Task to complete
Rewrite the listing below with "Annotation spec" switched to "Labeling rules" and nothing else changed, leaving out the pictures.

Collected material
· · · · ·

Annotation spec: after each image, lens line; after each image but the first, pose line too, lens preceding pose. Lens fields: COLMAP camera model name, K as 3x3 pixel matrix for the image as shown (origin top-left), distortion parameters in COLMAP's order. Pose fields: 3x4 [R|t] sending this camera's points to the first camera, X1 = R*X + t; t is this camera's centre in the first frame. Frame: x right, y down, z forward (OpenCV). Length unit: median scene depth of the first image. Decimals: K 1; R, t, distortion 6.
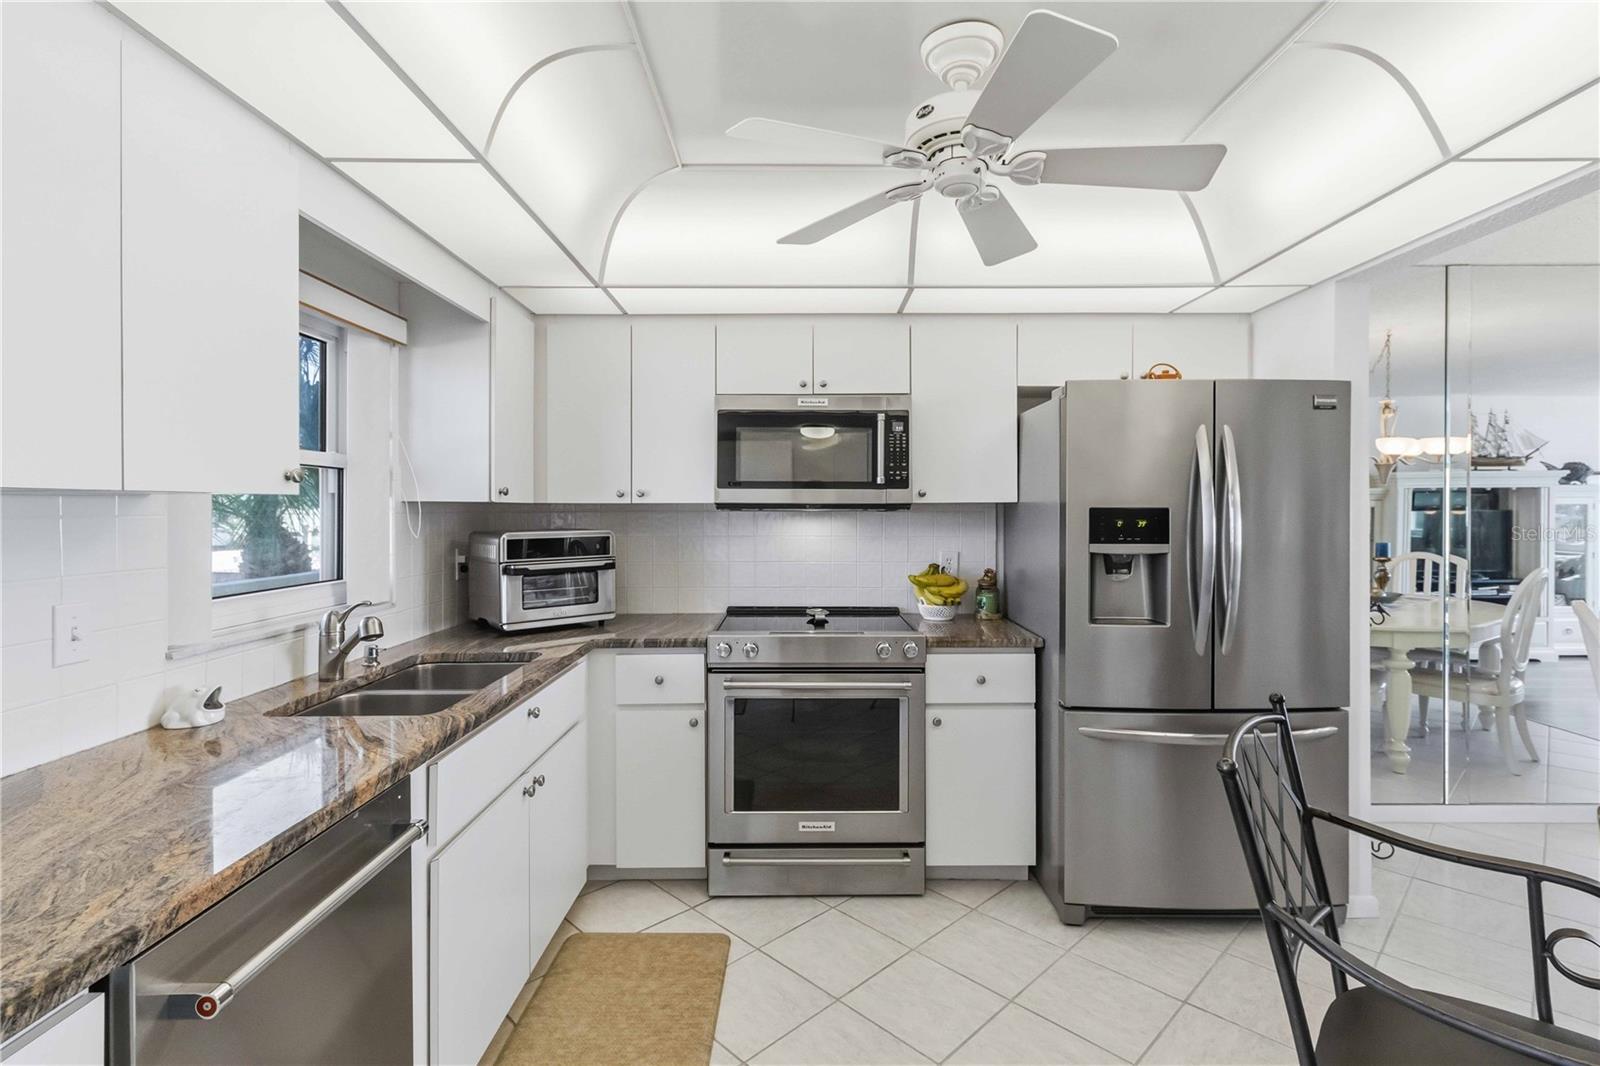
lens RADIAL K [[753.4, 0, 806.2], [0, 753.4, 512.7], [0, 0, 1]] dist [0.001488, 0.000339]
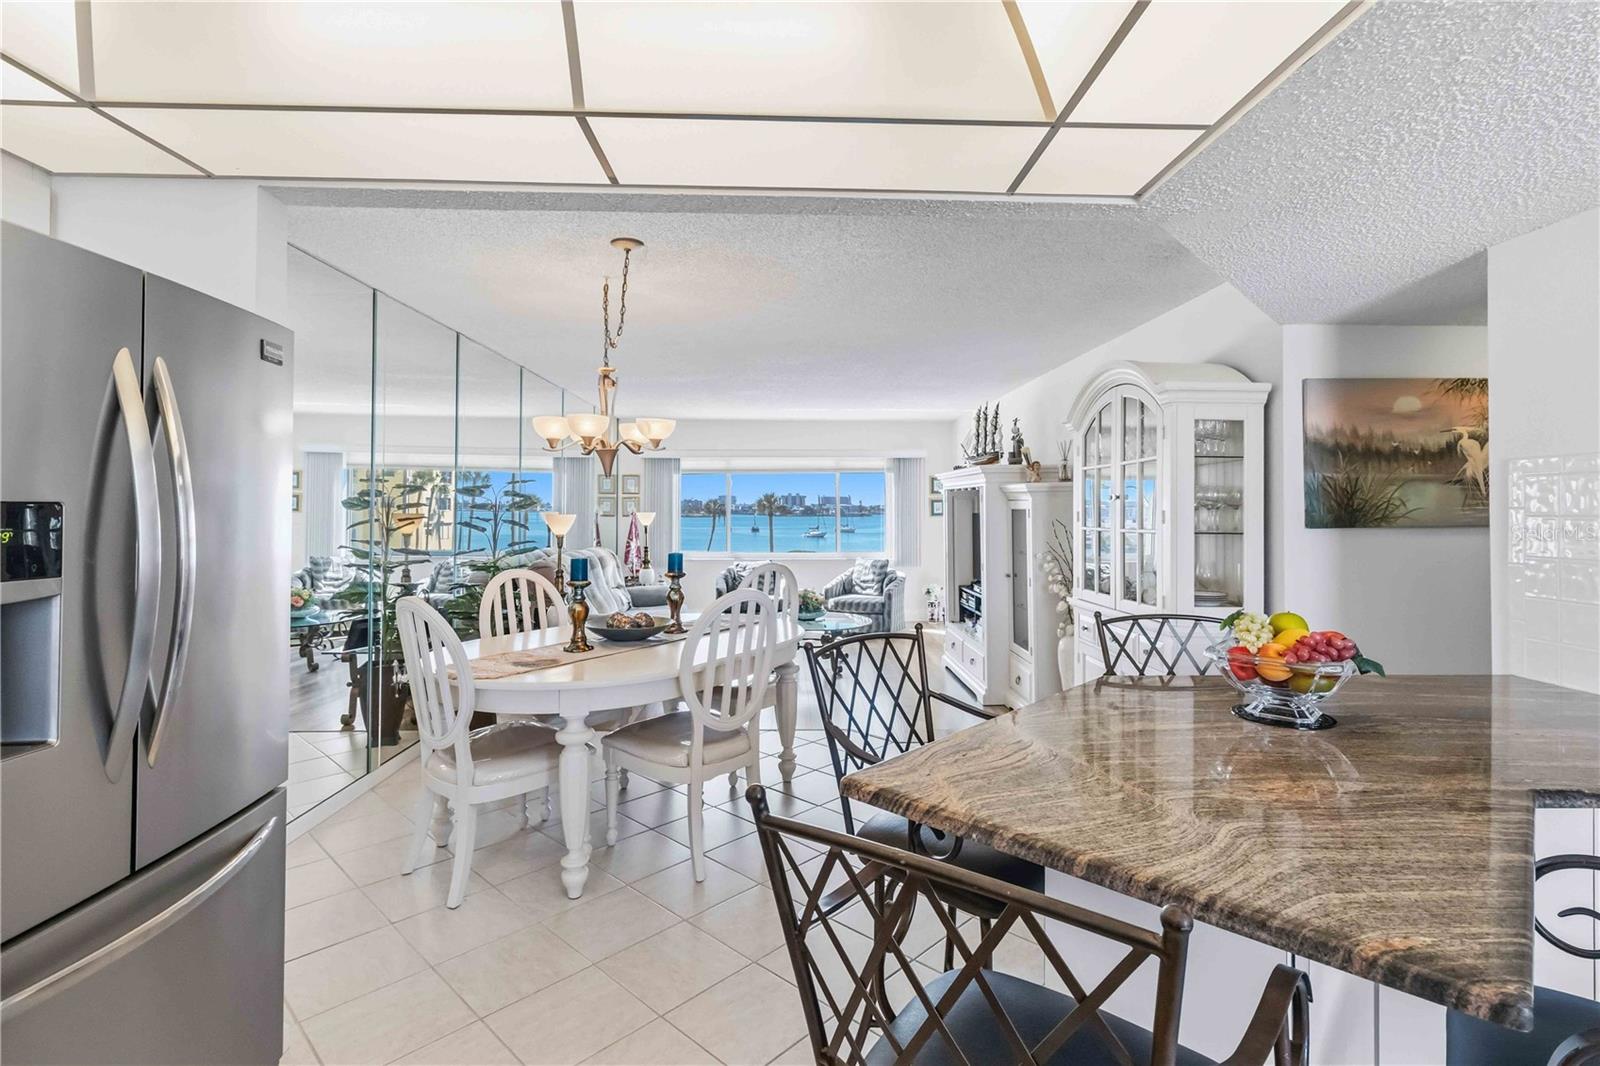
lens RADIAL K [[760.9, 0, 806.3], [0, 760.9, 500.0], [0, 0, 1]] dist [0.000612, 0.000129]
pose [[-0.026835, 0.012934, 0.999556, -0.025433], [-0.001213, 0.999915, -0.012972, -0.001620], [-0.999639, -0.001561, -0.026817, 0.511153]]
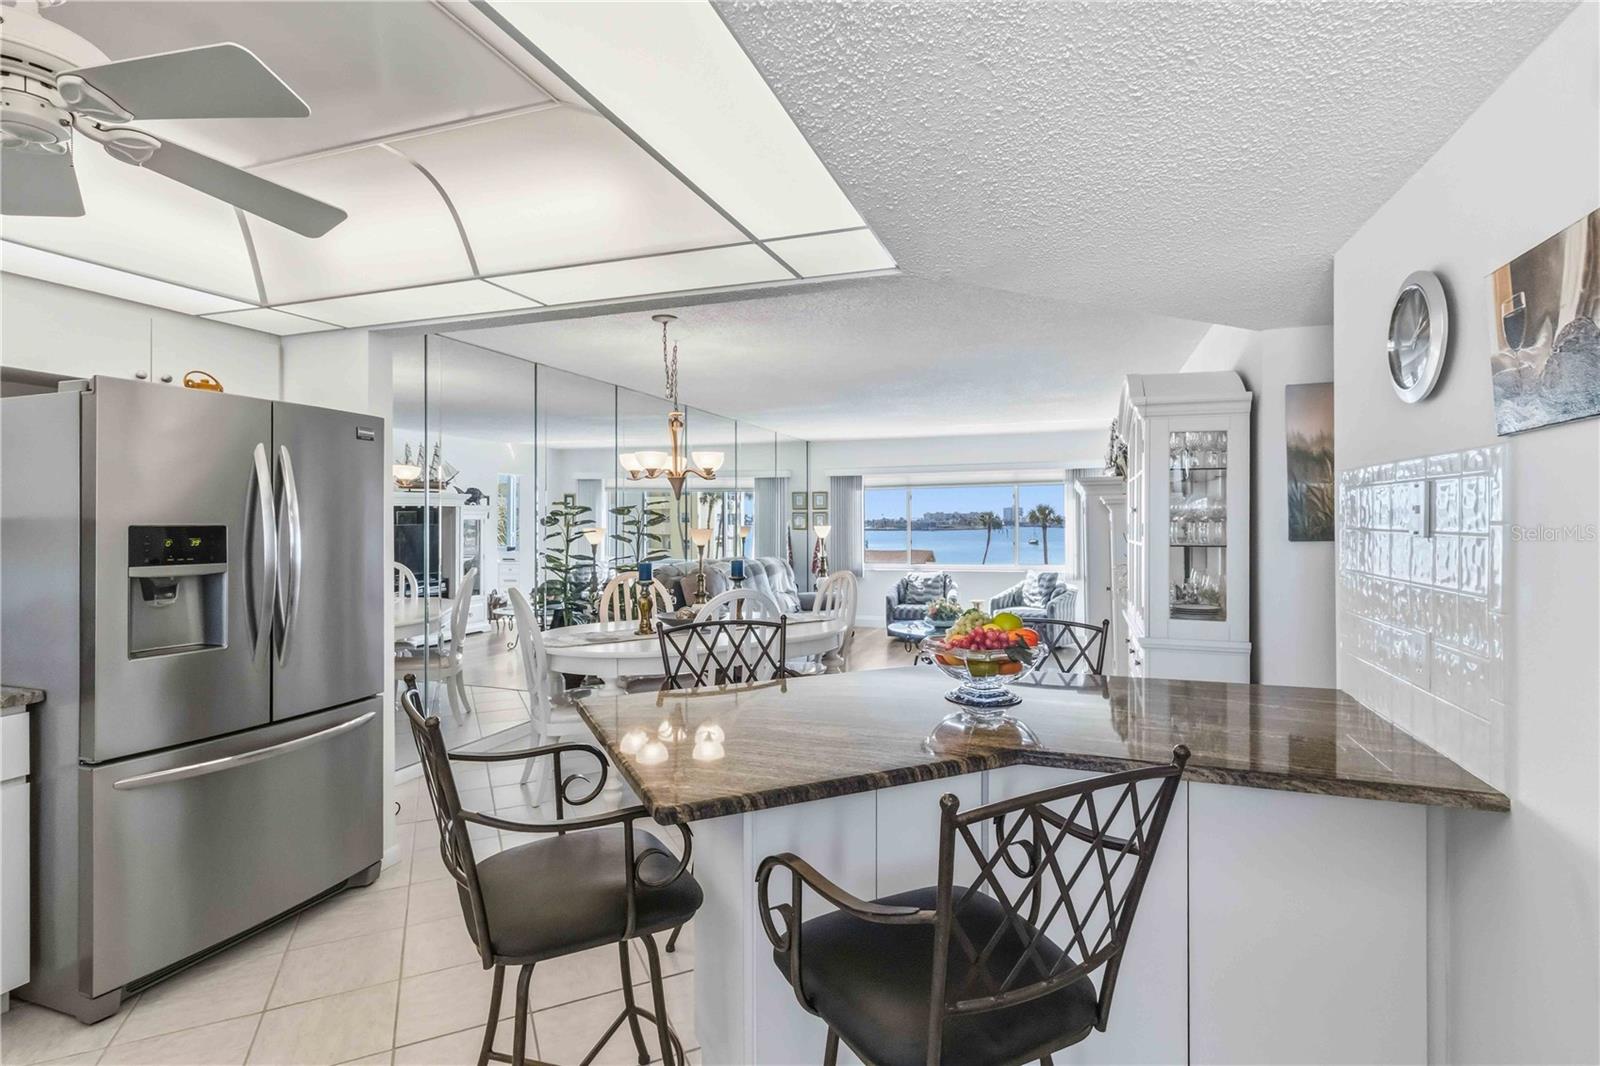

· · · · ·

Exercise result
Labeling rules: after each image, lens line; after each image but the first, pose line too, lens preceding pose. Lens fields: COLMAP camera model name, K as 3x3 pixel matrix for the image as shown (origin top-left), distortion parameters in COLMAP's order. Pose fields: 3x4 [R|t] sending this camera's points to the first camera, X1 = R*X + t; t is this camera's centre in the first frame. Frame: x right, y down, z forward (OpenCV). Length unit: median scene depth of the first image. Decimals: K 1; R, t, distortion 6.
lens RADIAL K [[753.4, 0, 806.2], [0, 753.4, 512.7], [0, 0, 1]] dist [0.001488, 0.000339]
lens RADIAL K [[760.9, 0, 806.3], [0, 760.9, 500.0], [0, 0, 1]] dist [0.000612, 0.000129]
pose [[-0.026835, 0.012934, 0.999556, -0.025433], [-0.001213, 0.999915, -0.012972, -0.001620], [-0.999639, -0.001561, -0.026817, 0.511153]]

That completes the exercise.